On October 19, the Consumer Financial Protection Bureau (CFPB) issued its highly anticipated notice of proposed rulemaking to implement Section 1033 of the Dodd-Frank Act. The Personal Financial Data Rights Rule would require depository and non-depository entities, including providers of payment facilitation services, to make available to consumers and authorized third parties certain data relating to the consumers' accounts. The rule would also establish consumer protection obligations on these parties to access and use a consumer's data.

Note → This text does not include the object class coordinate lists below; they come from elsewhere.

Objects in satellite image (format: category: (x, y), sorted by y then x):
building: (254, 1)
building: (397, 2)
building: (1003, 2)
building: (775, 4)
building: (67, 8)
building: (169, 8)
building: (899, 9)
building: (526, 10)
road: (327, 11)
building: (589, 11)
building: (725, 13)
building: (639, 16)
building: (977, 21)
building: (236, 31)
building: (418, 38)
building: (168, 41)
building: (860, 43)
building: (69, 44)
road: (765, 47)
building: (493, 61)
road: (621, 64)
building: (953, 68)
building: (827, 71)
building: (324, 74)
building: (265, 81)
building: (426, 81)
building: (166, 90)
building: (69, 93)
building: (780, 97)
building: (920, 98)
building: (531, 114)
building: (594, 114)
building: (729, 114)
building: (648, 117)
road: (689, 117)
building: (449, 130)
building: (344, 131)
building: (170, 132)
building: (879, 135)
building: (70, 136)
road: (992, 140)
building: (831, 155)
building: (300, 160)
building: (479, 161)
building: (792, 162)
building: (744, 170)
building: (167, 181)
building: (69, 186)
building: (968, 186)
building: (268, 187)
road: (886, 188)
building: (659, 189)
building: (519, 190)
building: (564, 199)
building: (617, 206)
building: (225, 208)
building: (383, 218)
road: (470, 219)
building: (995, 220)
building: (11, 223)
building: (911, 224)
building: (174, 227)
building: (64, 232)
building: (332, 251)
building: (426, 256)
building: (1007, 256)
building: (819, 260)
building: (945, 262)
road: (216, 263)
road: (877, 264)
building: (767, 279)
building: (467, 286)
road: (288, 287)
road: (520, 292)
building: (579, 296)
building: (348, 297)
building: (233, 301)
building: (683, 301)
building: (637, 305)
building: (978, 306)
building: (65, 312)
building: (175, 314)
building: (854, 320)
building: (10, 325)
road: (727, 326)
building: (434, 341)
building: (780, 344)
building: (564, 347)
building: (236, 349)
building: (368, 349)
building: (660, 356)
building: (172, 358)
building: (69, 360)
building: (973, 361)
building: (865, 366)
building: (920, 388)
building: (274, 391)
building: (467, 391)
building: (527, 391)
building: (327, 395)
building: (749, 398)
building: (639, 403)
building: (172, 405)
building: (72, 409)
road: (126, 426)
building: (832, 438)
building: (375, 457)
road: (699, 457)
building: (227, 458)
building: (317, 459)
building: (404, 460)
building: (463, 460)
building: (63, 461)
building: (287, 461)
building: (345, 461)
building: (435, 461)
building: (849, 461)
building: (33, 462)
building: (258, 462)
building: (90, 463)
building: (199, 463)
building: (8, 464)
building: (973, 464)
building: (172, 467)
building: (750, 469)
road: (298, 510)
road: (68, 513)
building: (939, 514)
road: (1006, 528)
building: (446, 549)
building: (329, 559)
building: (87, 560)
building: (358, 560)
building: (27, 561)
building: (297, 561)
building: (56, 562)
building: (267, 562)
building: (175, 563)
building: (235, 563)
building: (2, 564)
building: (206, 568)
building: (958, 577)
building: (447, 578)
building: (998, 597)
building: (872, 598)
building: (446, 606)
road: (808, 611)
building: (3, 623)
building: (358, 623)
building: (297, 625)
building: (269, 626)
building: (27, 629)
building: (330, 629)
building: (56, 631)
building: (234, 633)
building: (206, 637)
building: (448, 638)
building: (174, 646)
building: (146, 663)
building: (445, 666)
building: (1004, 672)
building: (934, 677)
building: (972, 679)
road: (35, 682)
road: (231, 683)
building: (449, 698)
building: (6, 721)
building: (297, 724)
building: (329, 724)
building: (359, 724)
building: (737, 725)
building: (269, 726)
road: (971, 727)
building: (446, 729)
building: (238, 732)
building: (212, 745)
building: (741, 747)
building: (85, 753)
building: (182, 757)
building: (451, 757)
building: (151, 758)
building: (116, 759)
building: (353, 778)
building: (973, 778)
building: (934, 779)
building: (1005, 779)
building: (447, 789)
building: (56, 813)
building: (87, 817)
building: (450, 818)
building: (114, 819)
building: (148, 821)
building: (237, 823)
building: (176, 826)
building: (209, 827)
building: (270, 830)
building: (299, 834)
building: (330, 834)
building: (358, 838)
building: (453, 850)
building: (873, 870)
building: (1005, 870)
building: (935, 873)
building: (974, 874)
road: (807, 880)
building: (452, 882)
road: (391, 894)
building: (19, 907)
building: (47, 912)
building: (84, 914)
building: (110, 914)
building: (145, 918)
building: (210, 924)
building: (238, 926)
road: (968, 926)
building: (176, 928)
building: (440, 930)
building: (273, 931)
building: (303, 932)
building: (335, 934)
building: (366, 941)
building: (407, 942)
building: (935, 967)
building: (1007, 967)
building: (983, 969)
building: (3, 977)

The Bureau Looks to Increase Competition for Banking Services

In an accompanying statement, CFPB Director Rohit Chopra stated that the proposed rule would accelerate a shift toward "open and decentralized banking" which can "supercharge competition, improve financial products and services, and discourage junk fees." The Bureau has emphasized that the rule would allow people to "break up with banks that provide bad service and would forbid companies that receive data from misusing or wrongfully monetizing the sensitive personal financial data."

Who's Covered?

The proposed rule applies to "data providers" which are defined as financial institutions that offer deposit accounts subject to the Electronic Funds Transfer Act, credit card issuers subject to the Truth in Lending Act, and any other person that controls or possesses information concerning a covered consumer financial product or service the consumer obtained from that person. In addition to banks, digital wallet providers would fall under the proposed rule as covered entities. Entities without consumer-facing digital banking interfaces, however, are excluded.

Key Features of the Rule:

  • Access to Covered Data: Under the proposed rule and subject to limited exceptions, covered entities would be responsible for providing consumer and authorized third-party access to "covered data," in the data provider's control. This would include up to 24-months of transaction information (including such data as payment types, payee information, reward credits, and fees or finance charges), account balance, terms and conditions (e.g., APR, reward program terms, overdraft coverage), upcoming billing information, and basic account verification.
  • Requirement to establish and maintain interfaces: To ensure the timely and reliable access to covered data, data providers must establish and maintain developer and consumer interfaces to allow consumers and authorized parties to obtain their data in a useable electronic format (or upon request, a machine-readable file that can be transferred to another financial institution for processing).
    • One impact of the rule's requirement to establish a developer interface is to prevent data providers from relying on screen scraping to provide consumers' data. Screen scraping is a technology whereby third parties access a consumer's account using the consumer's login credentials. Those credentials are then stored by the third party, which gives them the ability to scrape the data from the bank account and use this information just like the customer would. The Bureau claims that screen scraping leads to the proliferation of shared consumer credentials and the overcollection of data.
    • The Bureau is proposing that consumer interfaces meet a high performance standard, specifying that an interface must provide accurate and timely responses at a rate of 99.5% to be in compliance.
  • Limitations on the Rights of Third Parties: Third parties acting on behalf of a consumer would have a right to access covered data. The proposed rule would require these third parties to implement safeguards around the collection, use and retention of such data and provide the consumer with an authorization form disclosing, among other things, a description of the product or service being offered, the categories of data accessed, and how authorization can be revoked. Third parties will have to obtain reauthorization for continued access to the covered data from consumers on a yearly basis.
    • Notably, third parties will be prohibited from engaging in targeted advertising, the cross-selling of other products or services, or the sale of the covered data to data brokers.
  • Specific Requirements for Data Aggregators: Under the proposed rule, third parties would be allowed to use data aggregators to access covered data but those data aggregators would also be subject to disclosure and authorization requirements. Moreover, the authorized third party would be ultimately responsible for the data aggregator's compliance.
  • Four Tiered Compliance Schedule: The rule has a four-tiered compliance implementation schedule based on the type and size of the institution. For example, depository institutions with at least $500 billion in total assets and non-depository institution data providers that generated at least $10 billion in revenue in the preceding calendar year or are projected to generate at least $10 billion in revenue in the current calendar year, should comply with the rule within six months after its publication in the Federal Register. But depository institutions that hold less than $850 million in total assets have four years to comply with the rule's mandates.

What's Next?

This is just the first step in the CFPB's efforts to implement Section 1033 of the Dodd Frank Act and financial institutions can expect supplemental rulemaking. In fact, the Bureau has noted that while information about mortgage, automobile, and student loans may not fall under its definition of "covered data," it may add those products and services in future rulemaking. In addition, the Bureau is seeking comment on whether electronic benefit transfer (EBT) cards, otherwise exempt from EFTA coverage, should be included in the scope of the proposed rule.

Comments on the rule are due no later than December 29, 2023. The Bureau is expected to issue the final rule in the fall of 2024.

The content of this article is intended to provide a general guide to the subject matter. Specialist advice should be sought about your specific circumstances.